As Nora Ephron says, everything is copy. You have to feel if you are going to write from the heart. Every emotion can be used, every experience. Embrace life, open yourself up to people, to pain and to love. You can do this from the corner of your world, but not in the isolation of your garret.

Keith on: fluency

“And because you’ve been playing every day, sometimes two or three shows a day, ideas are flowing. One thing feeds the other. You might be having a swim or screwing the old lady, but somewhere in the back of the mind, you’re thinking about this cord sequence or something related to a song. No matter what the hell’s going on.” (183)

Musicians play, writers write. Just get in the habit of doing it every day. It’s like any exercise, if you skip a day, everything hurts when you start again.

Keith on: experimentation

“When you’re making records, you’re looking to distort things, basically. That’s the freedom recording gives you, to fuck around with the sound. And it’s not a matter of sheer force; it’s always a matter of experiment and playing around.” (236)

Where is the joy in doing the same thing over and over when it comes to your writing? Experiment with voice, with style. Have fun. The great liberation about a lot of writing is that it makes very little money. Support yourself doing something else and take risks in your art.

Keith on: Writing from the heart

“What is it that makes you want to write songs? In a way you want to stretch yourself into other people’s hearts. You want to plant yourself there, or at least get a resonance, where other people become a bigger instrument than the one you’re playing. It becomes almost an obsession to touch other people. To write a song that is remembered and taken to heart is a connection, a touching of the bases. A thread that runs through all of us. A stab in the heart. Sometimes I think that song writing is about tightening the heartstrings as much as possible without bringing on a heart attack.”(277-279)

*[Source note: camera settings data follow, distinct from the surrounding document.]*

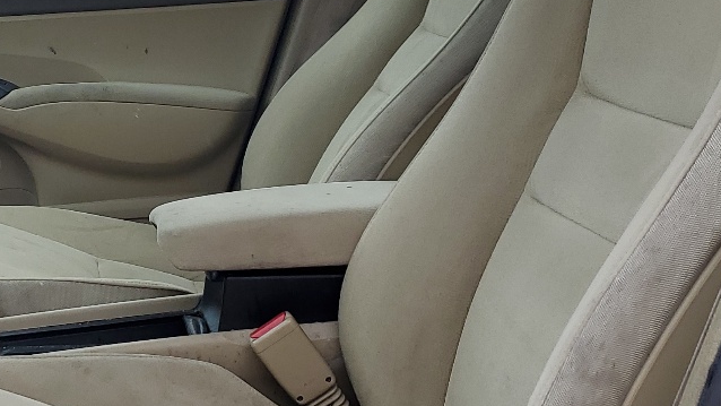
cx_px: 63
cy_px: 227
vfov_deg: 17.0
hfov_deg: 28.5
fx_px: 1357
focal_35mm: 71
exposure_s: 1/333
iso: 50
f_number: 1.5
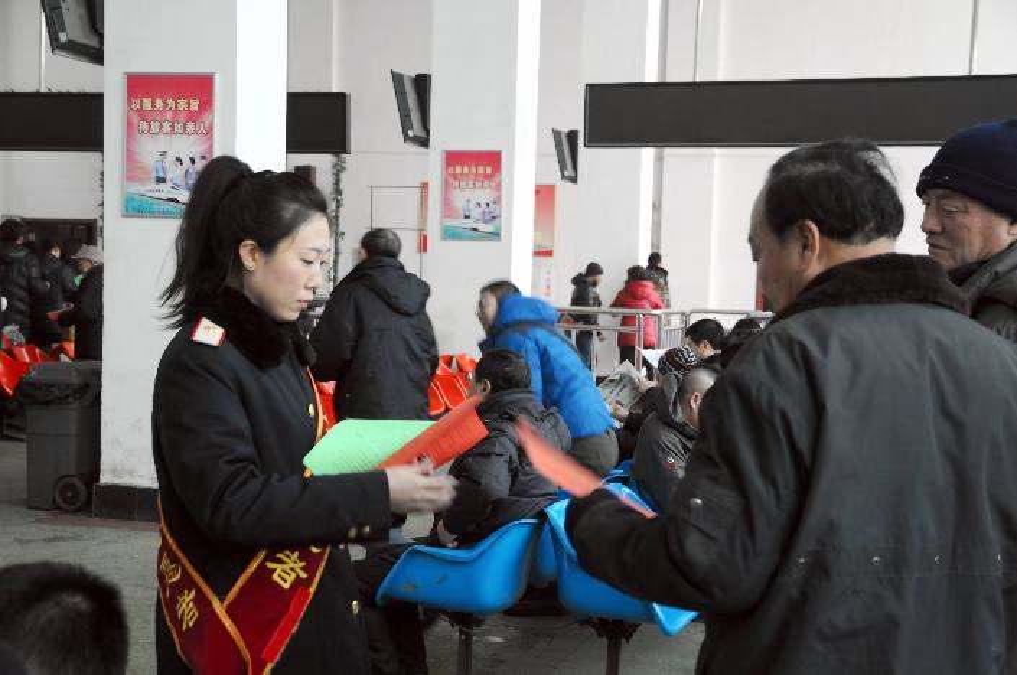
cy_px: 338
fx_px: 1481
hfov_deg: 37.9
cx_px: 508
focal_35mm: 52
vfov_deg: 25.7
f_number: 4.5
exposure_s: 1/40
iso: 400
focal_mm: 35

This is beautiful. I think that for anyone doing a PhD in creative writing, as I am, it is easy to get caught up in dry, academic writing.  Where is the passion, the lilt, the zing, the spark, the thread that runs through all of us? The best bit of advice I was given when writing my MA exegesis was by one of my teachers, the writer Antoni Jach. He said “you are a writer, make the exegesis sing, make it beautiful.” I know I have to keep this in mind with the PhD exegesis. And in my novel, I must remember the heart.

It goes back to everything that Keith has said, really – you have to have a love of the work you are doing, a passion, and go back to the well so often you dream about the music or the words, and you are in the flow, the moment, and everything makes a connection.

Keith on: why bother? (from the Keith Richards Life website)

“People say who don’t you give it up? I don’t think they quite understand. I’m not doing it just for the money, or for you. I’m doing it for me.”

That’s it really, isn’t it? Don’t ask for permission, don’t ask for money, don’t plead lack of time. Whatever your creative passion, do it for yourself.